Data listing>
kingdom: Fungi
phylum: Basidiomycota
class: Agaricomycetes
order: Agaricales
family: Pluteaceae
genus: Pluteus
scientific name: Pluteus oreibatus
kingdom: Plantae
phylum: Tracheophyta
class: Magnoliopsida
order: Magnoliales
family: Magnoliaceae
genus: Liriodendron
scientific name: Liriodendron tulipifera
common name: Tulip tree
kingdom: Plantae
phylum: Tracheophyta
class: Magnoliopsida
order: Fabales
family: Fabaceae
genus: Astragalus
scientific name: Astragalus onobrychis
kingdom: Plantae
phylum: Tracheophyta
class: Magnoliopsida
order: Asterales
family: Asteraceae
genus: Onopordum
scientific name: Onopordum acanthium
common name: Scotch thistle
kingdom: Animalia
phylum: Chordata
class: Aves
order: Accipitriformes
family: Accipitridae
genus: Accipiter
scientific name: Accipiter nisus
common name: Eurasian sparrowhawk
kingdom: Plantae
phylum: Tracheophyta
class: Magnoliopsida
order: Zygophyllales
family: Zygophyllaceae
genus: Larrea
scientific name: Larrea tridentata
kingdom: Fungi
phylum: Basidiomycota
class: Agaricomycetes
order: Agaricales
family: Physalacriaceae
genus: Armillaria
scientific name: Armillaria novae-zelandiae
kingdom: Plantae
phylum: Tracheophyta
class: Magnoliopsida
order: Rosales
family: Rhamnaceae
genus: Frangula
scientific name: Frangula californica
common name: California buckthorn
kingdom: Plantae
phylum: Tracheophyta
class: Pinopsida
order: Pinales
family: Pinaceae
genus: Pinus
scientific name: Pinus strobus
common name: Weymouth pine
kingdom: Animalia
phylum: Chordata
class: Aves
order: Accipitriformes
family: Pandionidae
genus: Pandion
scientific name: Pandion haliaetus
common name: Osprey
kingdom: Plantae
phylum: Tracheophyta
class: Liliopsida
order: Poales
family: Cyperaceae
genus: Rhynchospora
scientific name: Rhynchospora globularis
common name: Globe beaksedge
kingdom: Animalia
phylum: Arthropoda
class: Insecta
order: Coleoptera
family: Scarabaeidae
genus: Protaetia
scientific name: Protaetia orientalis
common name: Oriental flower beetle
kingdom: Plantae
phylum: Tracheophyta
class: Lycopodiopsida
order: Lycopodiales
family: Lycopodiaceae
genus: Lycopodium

Stated exercise> Rename "common name" to "vernacular name" in the entries starting at the line "common name: Weymouth pine" and ending at the last line of the entries. Write out only those lines, with nothing else changed.

Worked answer>
vernacular name: Weymouth pine
kingdom: Animalia
phylum: Chordata
class: Aves
order: Accipitriformes
family: Pandionidae
genus: Pandion
scientific name: Pandion haliaetus
vernacular name: Osprey
kingdom: Plantae
phylum: Tracheophyta
class: Liliopsida
order: Poales
family: Cyperaceae
genus: Rhynchospora
scientific name: Rhynchospora globularis
vernacular name: Globe beaksedge
kingdom: Animalia
phylum: Arthropoda
class: Insecta
order: Coleoptera
family: Scarabaeidae
genus: Protaetia
scientific name: Protaetia orientalis
vernacular name: Oriental flower beetle
kingdom: Plantae
phylum: Tracheophyta
class: Lycopodiopsida
order: Lycopodiales
family: Lycopodiaceae
genus: Lycopodium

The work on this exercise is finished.